# Dane Calloway and black American history.



## Mike Nolan (Apr 26, 2021)

I know this is going to be hard for some people to except me being one of them (because im also Caucasian living on stolen aboriginal land) and maybe us awakened (truthers/researchers) that are white in color still suffer from some form of cognitive dissonance at times where we will easily except most information but not so much for some other truths.  Im talking about the black history narrative.  When viewing from another country we seem to be able to see it for other counties but not our own. You know what i mean.
 Dane Calloway i feel has done some very good research and has good insight into the true black American history hence this thread.  This video was recently uploaded and its what he has to say from the 20min to around 50min that had me intreaged.  It reminded me of a few different threads of late here at SH including this one   _1.5 million people appeared in 18th Century America 'out of nowhere'._
Kd if it needs to be moved to the right place please do so. 




> Note: This OP was recovered from the Sh.org archive.





> Note: Archived Sh.org replies to this OP are included in this thread.


----------



## Archive (Apr 26, 2021)

Excerpts from a dataset
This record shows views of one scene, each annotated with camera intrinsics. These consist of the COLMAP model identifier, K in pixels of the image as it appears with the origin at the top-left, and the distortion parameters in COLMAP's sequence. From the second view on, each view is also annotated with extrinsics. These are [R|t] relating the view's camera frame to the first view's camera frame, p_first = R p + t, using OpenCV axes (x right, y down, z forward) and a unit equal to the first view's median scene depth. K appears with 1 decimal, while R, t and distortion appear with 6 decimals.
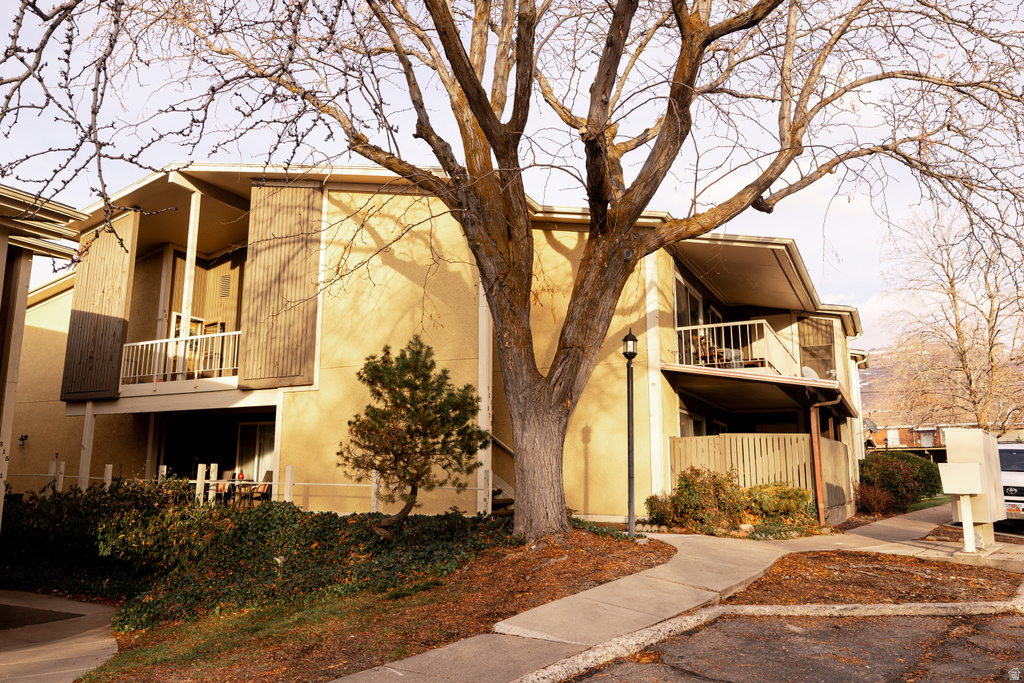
lens RADIAL K [[763.2, 0, 511.8], [0, 763.2, 340.1], [0, 0, 1]] dist [-0.008773, -0.002952]
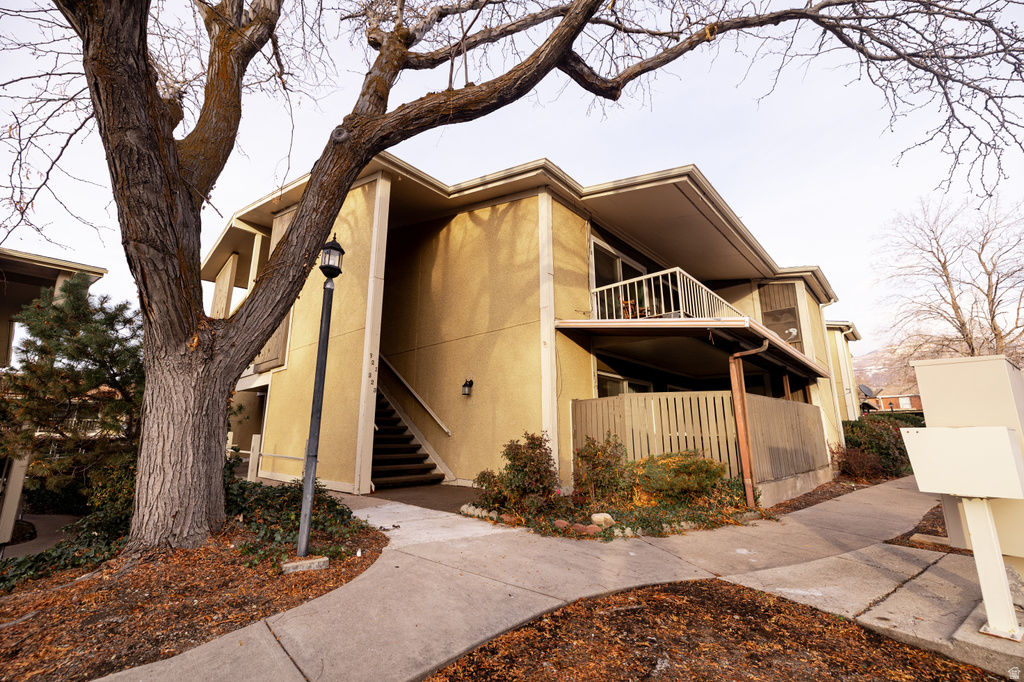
lens RADIAL K [[436.5, 0, 509.5], [0, 436.5, 340.3], [0, 0, 1]] dist [0.000814, -0.000339]
pose [[0.961786, -0.066323, -0.265648, 0.220708], [0.056585, 0.997421, -0.044153, 0.057957], [0.267891, 0.027434, 0.963059, 0.366584]]
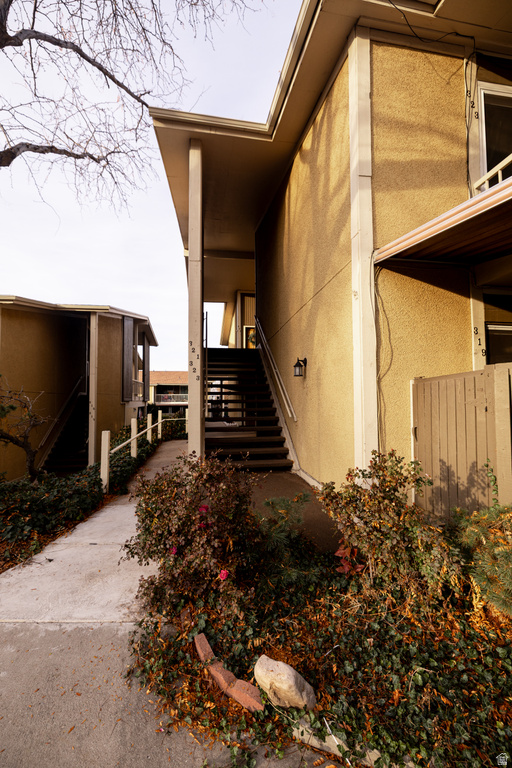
lens RADIAL K [[327.4, 0, 257.5], [0, 327.4, 387.8], [0, 0, 1]] dist [0.000814, -0.000339]
pose [[0.575377, -0.040404, -0.816890, 0.267747], [0.156804, 0.985701, 0.061691, 0.078565], [0.802717, -0.163587, 0.573485, 0.600401]]
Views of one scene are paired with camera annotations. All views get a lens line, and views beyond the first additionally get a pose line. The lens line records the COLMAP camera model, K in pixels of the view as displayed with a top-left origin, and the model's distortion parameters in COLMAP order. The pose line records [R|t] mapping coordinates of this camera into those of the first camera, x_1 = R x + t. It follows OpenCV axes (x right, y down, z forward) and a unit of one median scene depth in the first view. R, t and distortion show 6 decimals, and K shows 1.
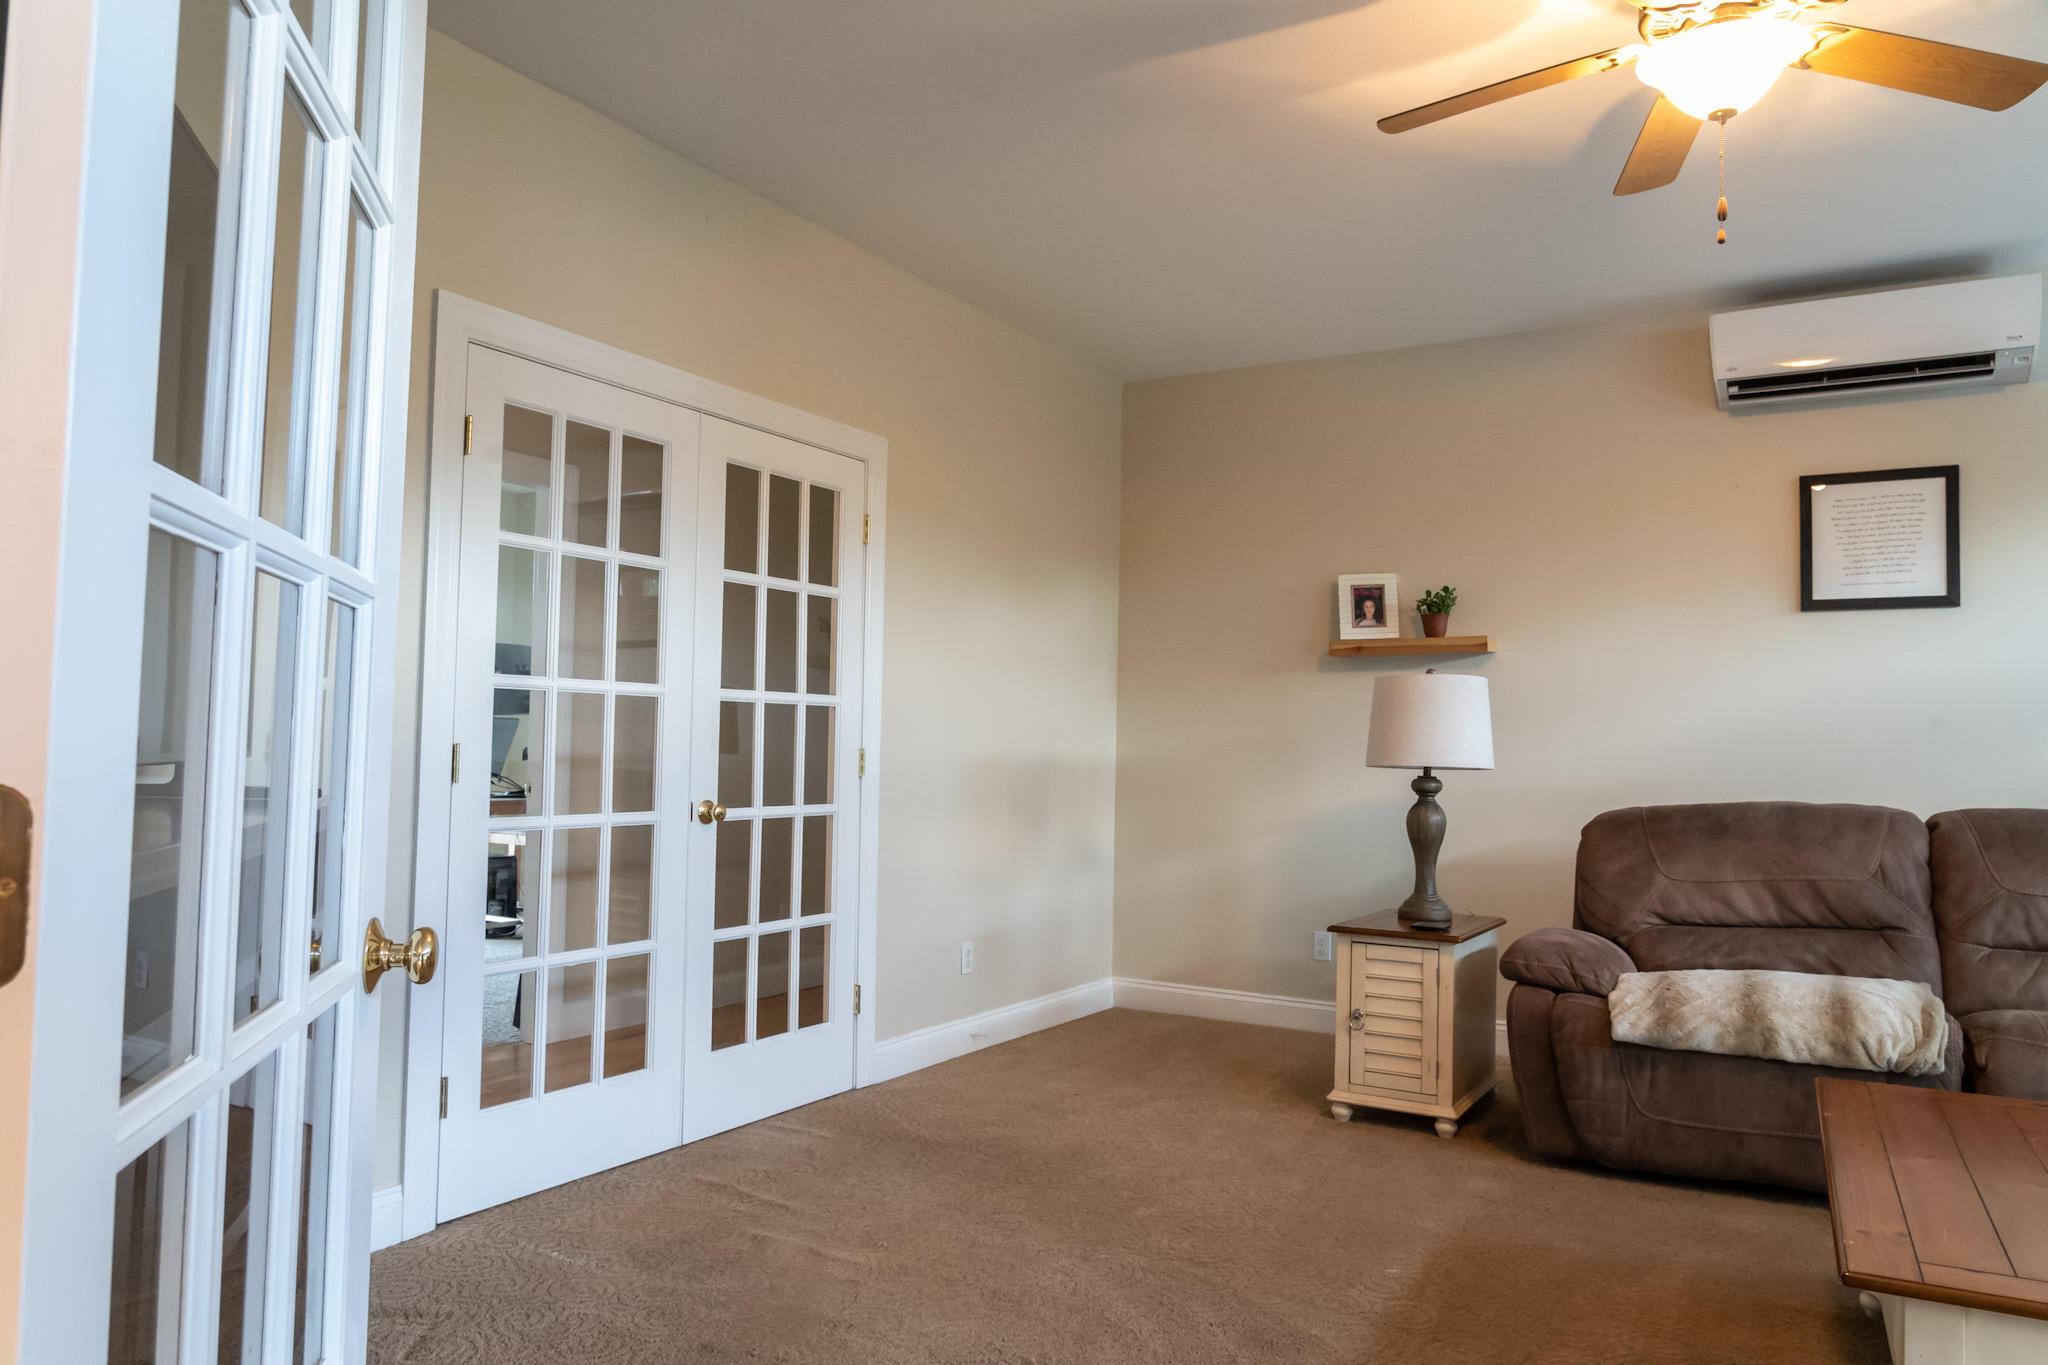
lens RADIAL K [[1419.4, 0, 1037.2], [0, 1419.4, 678.1], [0, 0, 1]] dist [-0.005122, 0.002338]
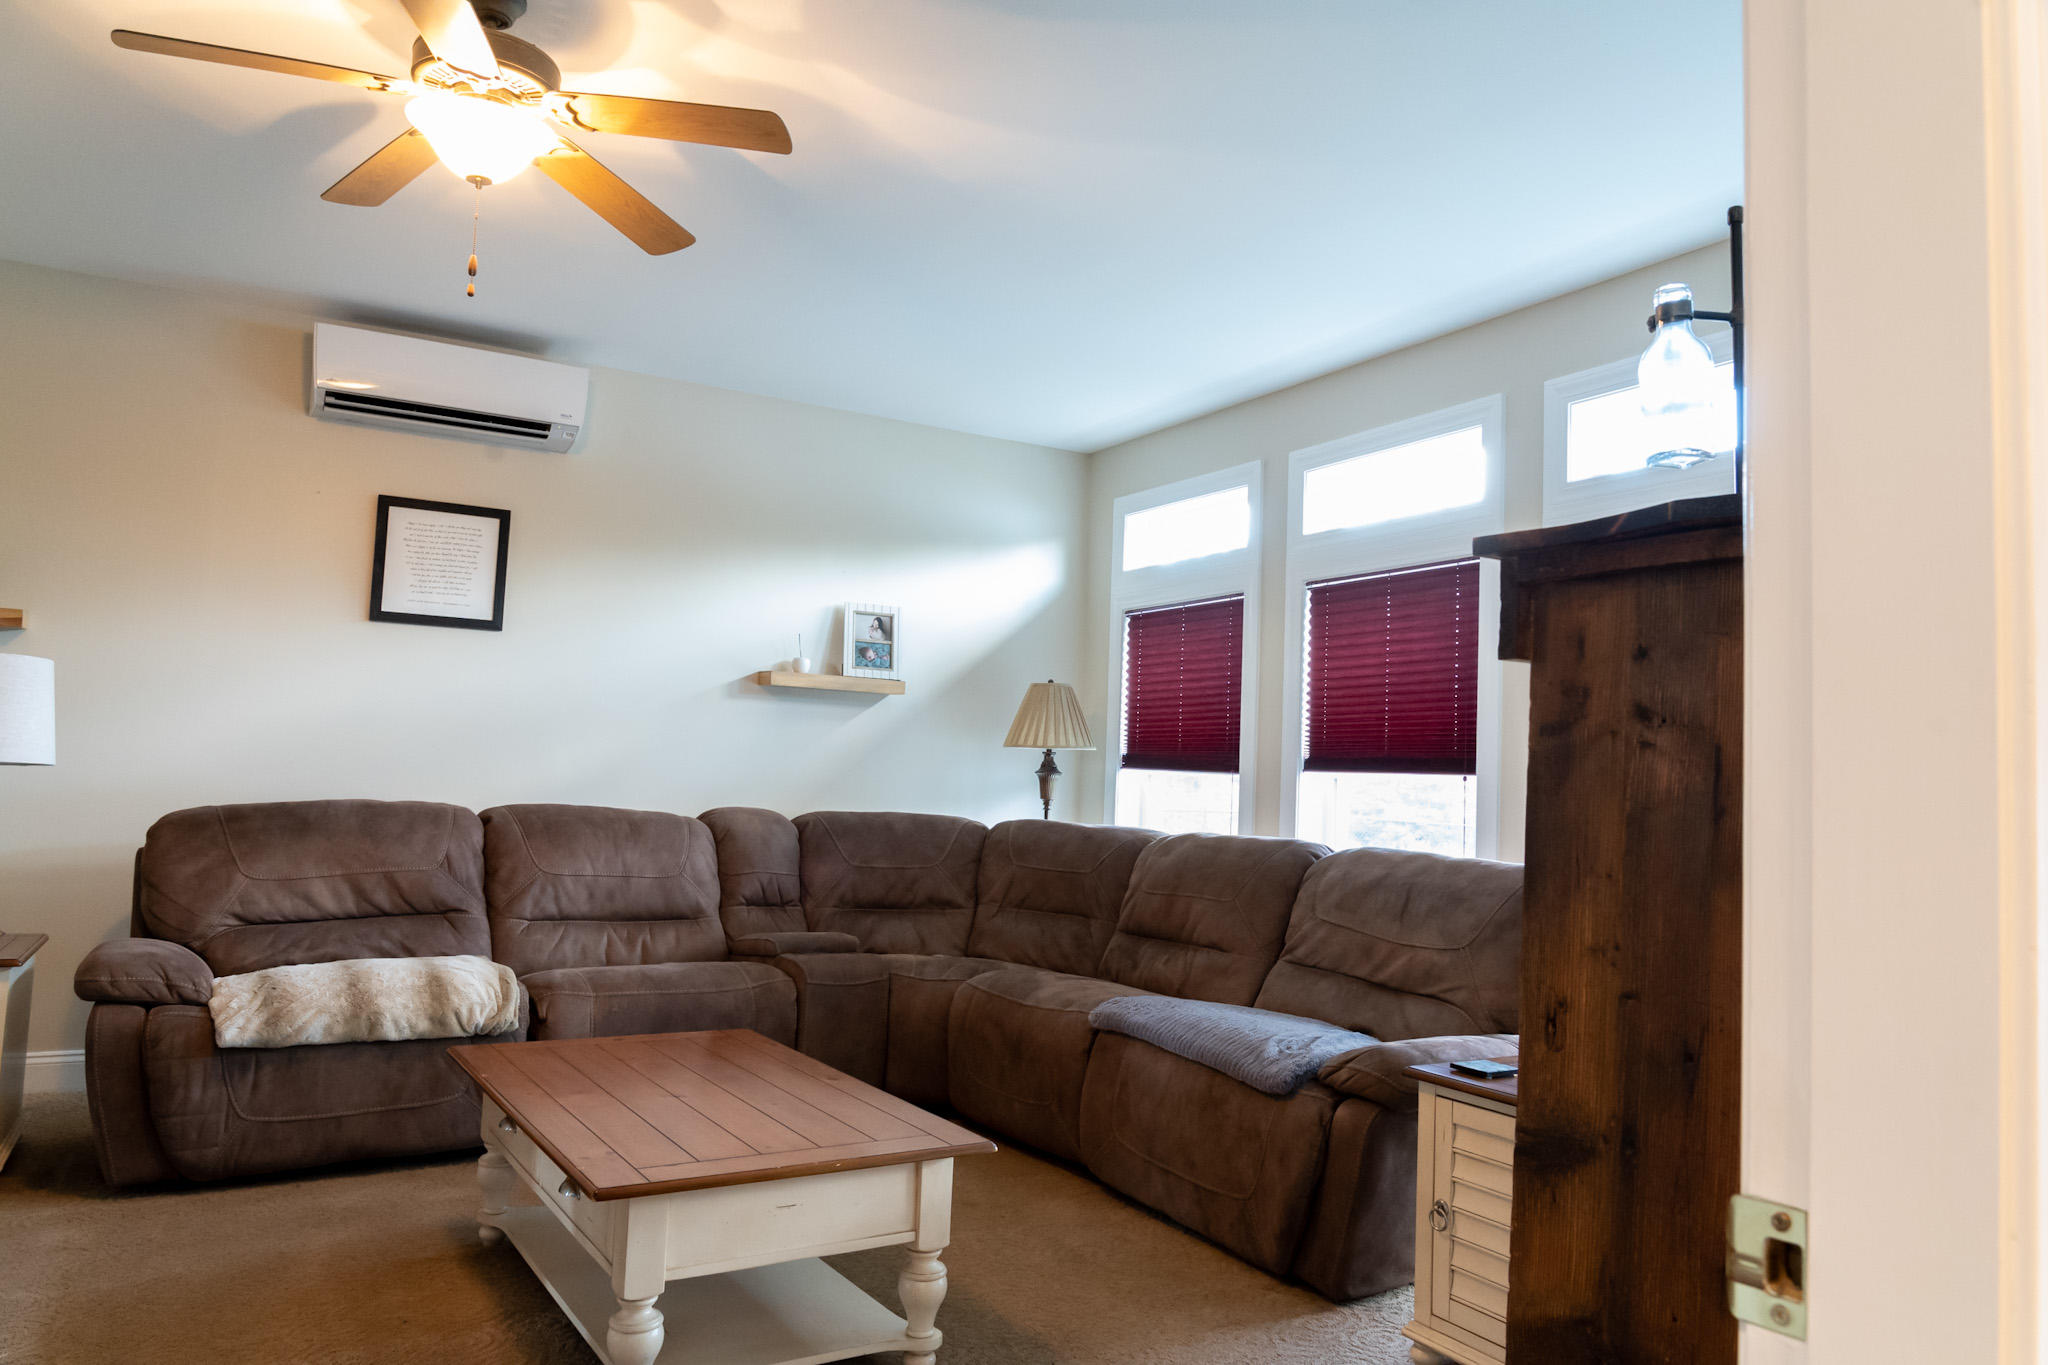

**PARTS OF THE EXERCISE:**
**a)** Say whether each statement agrees with the forum thread about Dane Calloway. Answer yes or no for each and quote the deciding words of the thread.
(i) The poster points to a stretch of the video from about the 20-minute mark to around 50 minutes.
(ii) The poster says the video was uploaded long ago.
(iii) According to a note, archived replies to the original post were left out of the thread.
**b)** Write what comes next in the forum thread about Dane Calloway, starting after its last line.

**ANSWERS PROVIDED:**
**a)**
(i) Yes: "its what he has to say from the 20min to around 50min that had me intreaged"
(ii) No: "This video was recently uploaded"
(iii) No: "Archived Sh.org replies to this OP are included in this thread."

**b)**
> Note: This post was recovered from the Sh.org archive.Username: WillieladDate: 2020-03-17 03:31:20Reaction Score: 1


I watched several of his videos a couple years ago. I watched another researcher debunk some of his stuff. Ill check out this video thanks.


----------



## Archive (Apr 26, 2021)

> Note: This post was recovered from the Sh.org archive.Username: UnusualBeanDate: 2020-03-20 07:34:44Reaction Score: 2


The truth is there were people in the Americas of nearly every color for a very long time before the current PTB took over. I suspect the majority of the black people here today don't have recent ancestors in Africa, nor do a decent chunk of the white people have recent ancestors in Europe, nor do a small portion of the mongoloid people have recent ancestors in Asia.

The "settlers" literally came in and stole people's children and re-educated them, it's not even something they're trying to hide. They just fudged the details a little to fit the narrative.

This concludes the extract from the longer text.